Siğillerde Cerrahi Uygulamalar
Cerrahi işlemler ile siğil tedavisi genel olarak en son tercih edilen yöntemdir. Yöntem siğillerin ilaç ile ya da kriyoterapi ile tedavi edilememesi sonucunda uygulanmaktadır. Siğillerin üzerinde uygulanan cerrahi işlemlerde lokal anestezi ile bölgenin uyuşması sağlanmaktadır. Bistüri ve elektrikli aletler sayesinde siğil bölgesinde istenmeyen bazı izler ortaya çıkabilmektedir.
Her insanda ortaya çıkabilecek siğiller kötü huylu yapıya sahip değildir. Bu nedenle ameliyat tedavi seçenekleri arasında en son tercih edilecek yöntemdir. Genel olarak birkaç yıl içinde geçen siğiller vücudun herhangi bir bölgesinde ortaya çıkabilmektedir. Siğillerinizi kısa süre içerisinde cildinizden göndermek istiyor iseniz merkezimizden yardım alabilirsiniz.
Siğil Nedir ve Neden Oluşur?
Siğil tanımı ve nedenleri siğil tedavisinin planlanmasında etkilidir.
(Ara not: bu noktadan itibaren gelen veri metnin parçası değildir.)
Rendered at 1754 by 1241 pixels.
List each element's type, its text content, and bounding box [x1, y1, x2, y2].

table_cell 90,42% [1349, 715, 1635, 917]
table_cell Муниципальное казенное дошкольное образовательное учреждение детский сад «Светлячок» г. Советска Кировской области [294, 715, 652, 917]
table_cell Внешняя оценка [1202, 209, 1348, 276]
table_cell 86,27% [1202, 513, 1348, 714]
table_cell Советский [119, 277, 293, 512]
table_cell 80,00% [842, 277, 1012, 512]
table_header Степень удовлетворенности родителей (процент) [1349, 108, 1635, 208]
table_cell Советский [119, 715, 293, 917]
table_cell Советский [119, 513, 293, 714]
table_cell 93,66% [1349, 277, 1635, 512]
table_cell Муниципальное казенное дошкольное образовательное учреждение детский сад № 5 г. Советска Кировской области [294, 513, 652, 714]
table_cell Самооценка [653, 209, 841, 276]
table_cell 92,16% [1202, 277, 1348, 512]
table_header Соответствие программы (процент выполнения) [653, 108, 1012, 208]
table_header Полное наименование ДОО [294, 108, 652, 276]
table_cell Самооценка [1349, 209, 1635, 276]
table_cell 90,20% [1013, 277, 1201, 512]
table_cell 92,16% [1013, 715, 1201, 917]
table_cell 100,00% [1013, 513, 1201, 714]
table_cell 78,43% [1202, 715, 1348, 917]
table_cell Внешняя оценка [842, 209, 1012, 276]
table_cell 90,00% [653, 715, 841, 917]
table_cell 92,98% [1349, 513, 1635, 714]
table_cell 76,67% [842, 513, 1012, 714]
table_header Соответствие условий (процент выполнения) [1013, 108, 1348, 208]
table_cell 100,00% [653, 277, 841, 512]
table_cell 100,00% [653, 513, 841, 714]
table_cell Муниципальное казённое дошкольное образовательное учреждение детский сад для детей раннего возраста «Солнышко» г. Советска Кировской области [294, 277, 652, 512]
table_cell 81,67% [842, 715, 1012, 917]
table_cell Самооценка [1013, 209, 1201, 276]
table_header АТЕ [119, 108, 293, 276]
Bu yapı genel olarak mukozada meydana gelse de cilt üzerinde de oluşabilmektedir. İyi huylu olarak değerlendirilen bu lezyonlar HPV adlı virüsten dolayı ortaya çıkmaktadır. Lezyonlarda birçok tip bulunmaktadır.
Siğillerin yayılması doğrudan olabileceği gibi dolaylı da olabilmektedir. Derinin üst kısmında normal bariyerlerin hasar alması siğillerin gelişimine neden olabilmektedir.
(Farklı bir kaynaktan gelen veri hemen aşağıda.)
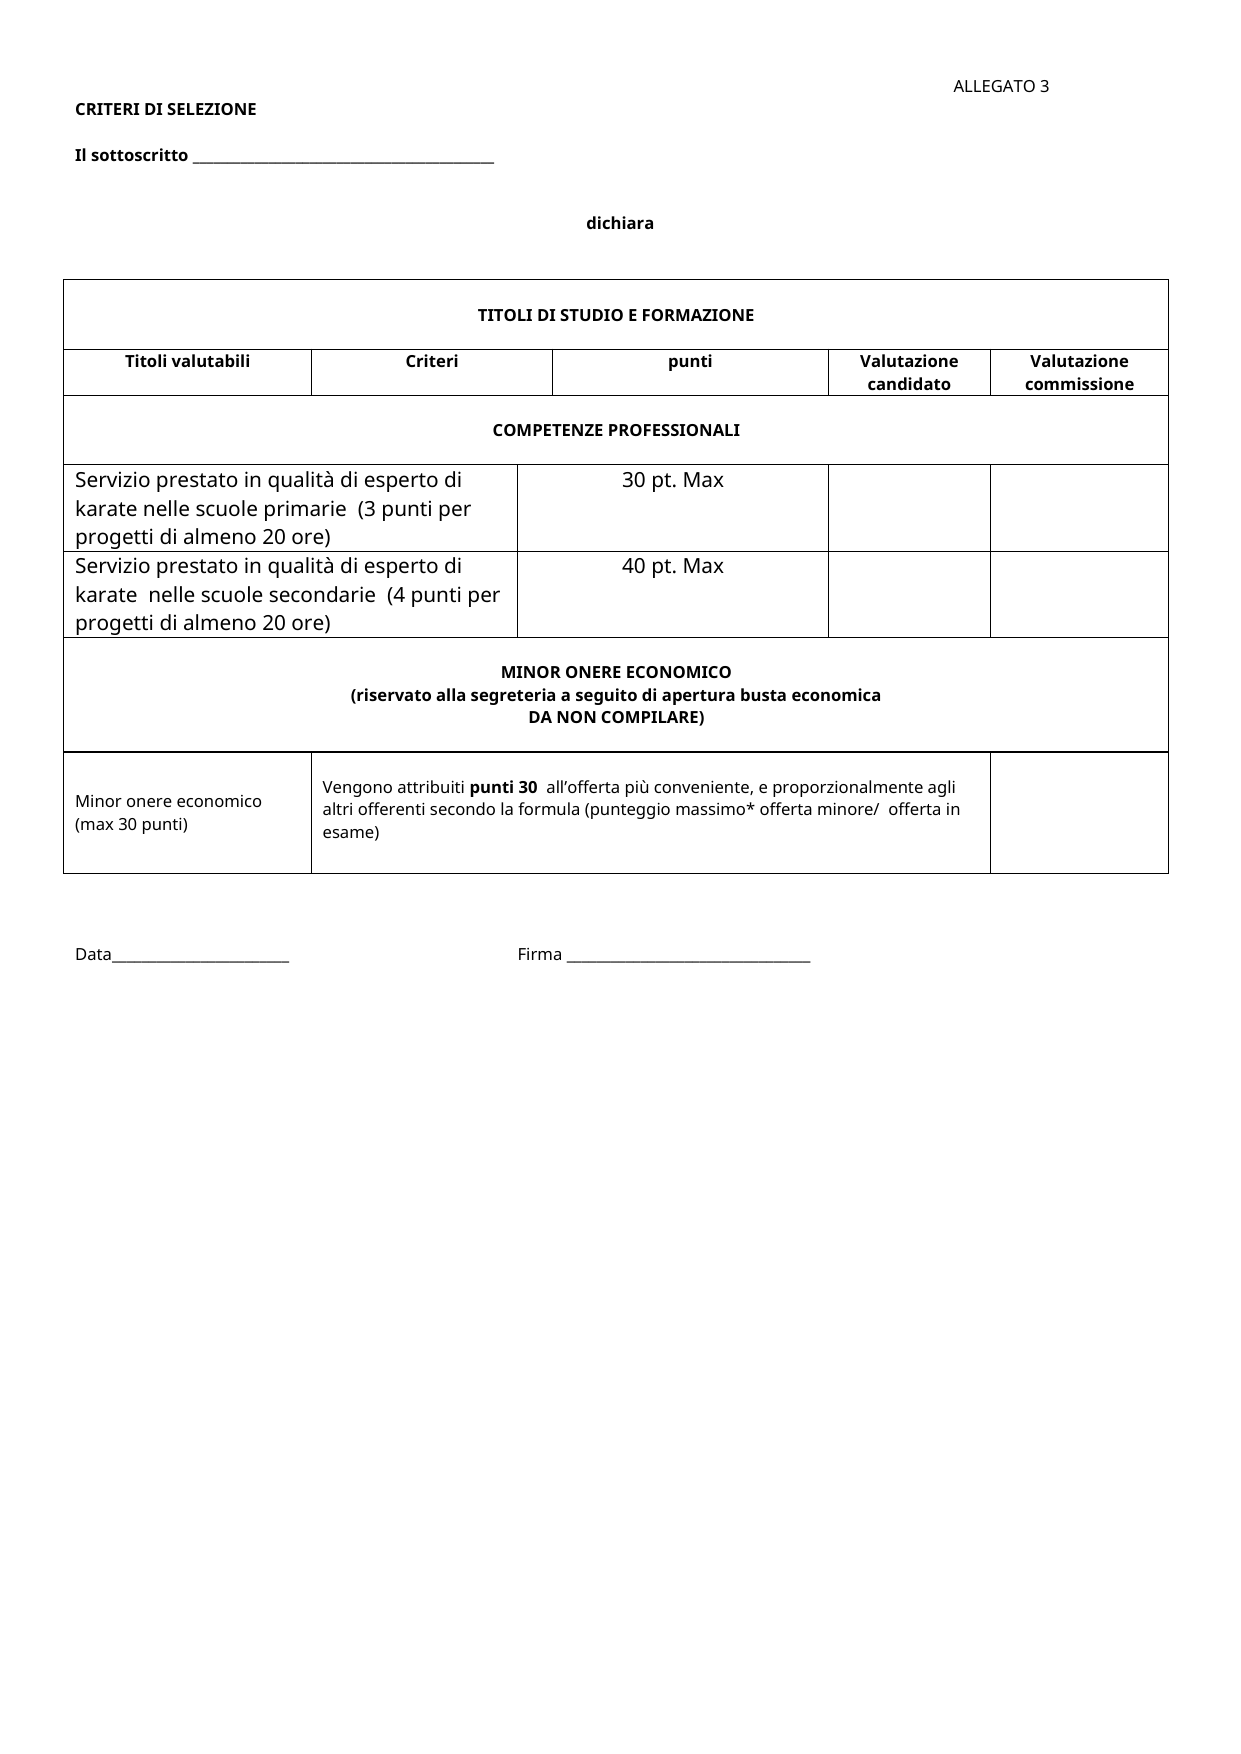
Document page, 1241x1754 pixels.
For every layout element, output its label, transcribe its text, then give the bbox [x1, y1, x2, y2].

table_cell 30 pt. Max [518, 465, 828, 551]
table_cell punti [553, 350, 828, 395]
table_cell MINOR ONERE ECONOMICO (riservato alla segreteria a seguito di apertura busta economica DA NON COMPILARE) [64, 638, 1168, 751]
text Il sottoscritto ____________________________________________ [75, 143, 1165, 166]
table_cell Criteri [312, 350, 552, 395]
table_cell Valutazione candidato [829, 350, 990, 395]
table_cell [991, 753, 1168, 873]
table_cell [991, 552, 1168, 637]
table_header TITOLI DI STUDIO E FORMAZIONE [64, 280, 1168, 348]
text CRITERI DI SELEZIONE [75, 98, 1165, 120]
table_cell COMPETENZE PROFESSIONALI [64, 396, 1168, 464]
text ALLEGATO 3 [75, 75, 1049, 98]
table_cell 40 pt. Max [518, 552, 828, 637]
table_cell [829, 552, 990, 637]
text dichiara [75, 211, 1165, 234]
table_cell Valutazione commissione [991, 350, 1168, 395]
table_cell [829, 465, 990, 551]
text Data________________________ Firma _________________________________ [75, 942, 1165, 965]
table_cell Vengono attribuiti punti 30 all’offerta più conveniente, e proporzionalmente agli altri offerenti secondo la formula (punteggio massimo* offerta minore/ offerta in esame) [312, 753, 990, 873]
table_cell Minor onere economico (max 30 punti) [64, 753, 311, 873]
table_cell Servizio prestato in qualità di esperto di karate nelle scuole primarie (3 punti per progetti di almeno 20 ore) [64, 465, 517, 551]
table_cell Titoli valutabili [64, 350, 311, 395]
table_cell Servizio prestato in qualità di esperto di karate nelle scuole secondarie (4 punti per progetti di almeno 20 ore) [64, 552, 517, 637]
table_cell [991, 465, 1168, 551]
Siğil tedavisinde pek çok sorun ile karşılaşılsa da genel olarak yüksek başarıdan söz edilebilmektedir. Geçici siğiller bir ya da iki yıl içerisinde dışardan bir müdahaleye gerek duyulmadan geçen yapıya sahiptir. Siğillerde yüzden fazla alt tip söz konusudur. Bu tipler farklı numaralar ile kodlandırılmaktadır. 6, 11, 31 gibi sayılar bu kodlar arasındadır. İlgili numaralara sahip olan hastaların siğillerinin kansere yatkın olduğundan bahsedilebilmektedir. Malign yapılı siğiller genel olarak genital bölgede ortaya çıkmaktadır. Ayrıca immun sistemi zayıf olan insanlarda malign yapılı siğil çıkma oranının daha yüksek olduğu bilinmektedir.
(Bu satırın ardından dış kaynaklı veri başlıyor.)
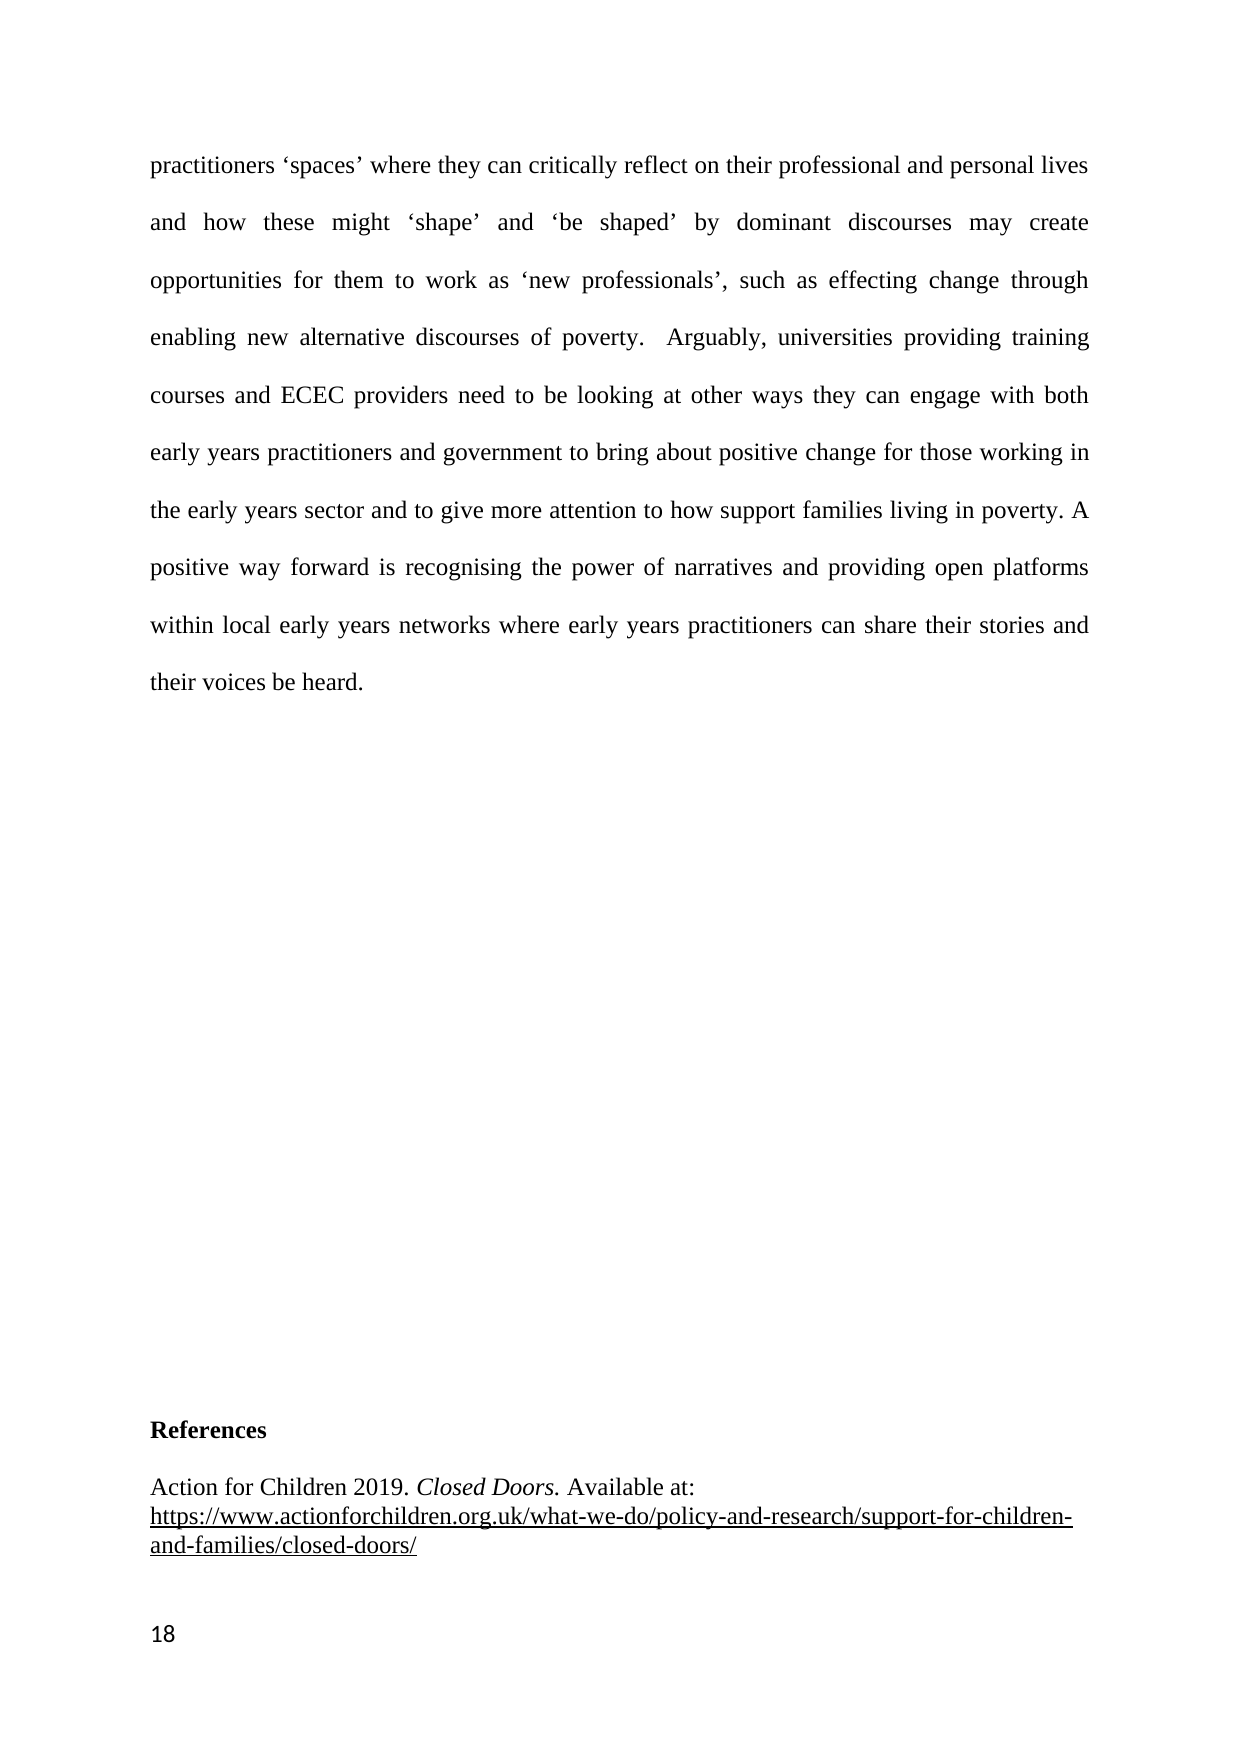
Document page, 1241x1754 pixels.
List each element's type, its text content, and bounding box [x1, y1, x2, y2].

text References [150, 1415, 1090, 1444]
text Action for Children 2019. Closed Doors. Available at: https://www.actionforchildren.org.uk/what-we-do/policy-and-research/support-for-children-and-families/closed-doors/ [150, 1472, 1090, 1559]
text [150, 150, 1090, 696]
Siğil diğer bir adı ile HPV olarak anılmaktadır. İnsanlarda papilloma virüsünün yol açtığı bir enfeksiyon olan HPV yalnızca iki tip siğili kapsamamaktadır. Bu siğillerden biri göbekli siğil ailesine sahip iken diğeri seboreik siğildir. Seboreik siğil seboreik keratoz olarak da adlandırılmaktadır. Bu nedenle bulaşıcı bir özelliğe sahip değildir. Siğillerin bulaşıcı olanlarının ise daha çok immun sistemi zayıf olan kişilerde risk oluşturduğu düşünülmektedir.
HPV virüsü alt tipleri farklı bölgelerde spesifik bir özellik göstermektedir. Ancak yakın temas bulaşan kişilerde siğillerin geçici olmadığı bilinmektedir. Vücudun yalnızca belli kısımlarında değil her bölgesinde siğil oluşabilecek kısımlar vardır. Cilt dışında da oluşabilecek siğiller özellikle mukozal bölgede çoğalmaktadır.
Deride çoğalma eğilimi gösteren HPV virüsünün lezyon ve alt lezyon özellikleri şu şekildedir:
- Düz siğillerde HPV tip 3 kaynaklı bir sistem vardır.
- Derin ayak ve el siğillerinde tip 1 oluşumu söz konusudur.
- Yaygın siğillerde 1, 3 ve 27 kodları esas alınmaktadır.
Siğil Tanısı Nasıl Konur?
Siğillerde tanı koymak için uzmanlarımız farklı yöntemlerden yararlanmaktadır. Siğil tedavisi İstanbul merkezimizde yapılmadan önce tanının en doğru şekilde konması gerekmektedir. Genel olarak yalnızca siğil muayenesi ile tanıdan yararlanılabilmektedir. Siğillerin tanısında ilgili lezyonun şeklinden yapısına kadar pek çok bilgiden yararlanılmaktadır. Bunlara ek olarak siğilin nerede konumlandığı ve türü de tanıda etkilidir. Uzmanlarımız siğillerin yapısından emin değillerse cilt lezyonlarından doku örneği isteyebilmektedir. Doku örneğinden yararlanılarak siğillerin vücut üzerinden atılması için tedavi planlanmaktadır.
HPV virüsü olarak da adlandırılan siğil yapısal protein aracılığı ile tespit edilebilmektedir. Hangi tip virüs olduğunun ayrımı ise PCR yöntemi ve DNA incelemesi ile gerçekleştirilmektedir. Siz de tedavi yöntemlerimizi öğrenmek için merkezimize gelebilirsiniz.